In other words: it’s clear that the data’s first 16 rows – 2 through 16 – communicate aggregated data, and as such need to be sent on their way, even as we want to remember the numbers in row 2, which after all total the UK’s registered electorate for 2014 and 2015 (see the definitions of Attainers on the sheet). We thus want to work with non-aggregating rows whose voters ultimately total 46,828,163 in column C, for example – that representing the UK overall voter total.

But delete rows 2-16 and add the remainers (no Brexit pun, there) in C and I get 70,544,681, or about 24,000,000 voters too many. That means there’s a whole lot of double-counting still going on, driving me in turn to the Table 1 Metadata tab and its code legend. You’ll note that the codes through row 24 denote the 16 rows we’ve already deleted; I then pursued an educated guess and deleted all rows bearing codes commencing with the E 1 preifx, these standing for County data that I presumed to contribute to the double-count as well. My new total for column C, which now comprises 391 rows: 46,045,889, close to but surely not coterminous with the national United Kingdom figure in C we’ve since deleted.
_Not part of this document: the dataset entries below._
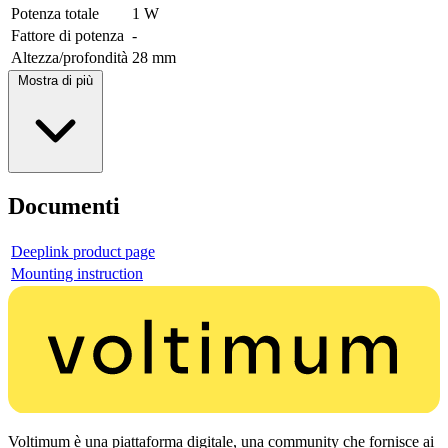
Potenza totale
1 W
Fattore di potenza
-
Altezza/profondità
28 mm
Mostra di più
Documenti
Deeplink product page
Mounting instruction
Voltimum è una piattaforma digitale, una community che fornisce ai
But copying the sum formula in C onto D yields 46,204,725, precisely the United Kingdom total for 2015 voters, and a further copy to columns E and F gets the F (Attainers) number exactly right, and with another near-miss for column E. That is, the 2015 data seem to have now been properly adjusted for data-doubling, while the 2014 remain a wee bit discrepant. I’m open to suggestions about it all.

Also, you’ll note the numbers in the 2015 columns feature commas, and the 2014 data don’t. But that’s a formatting matter.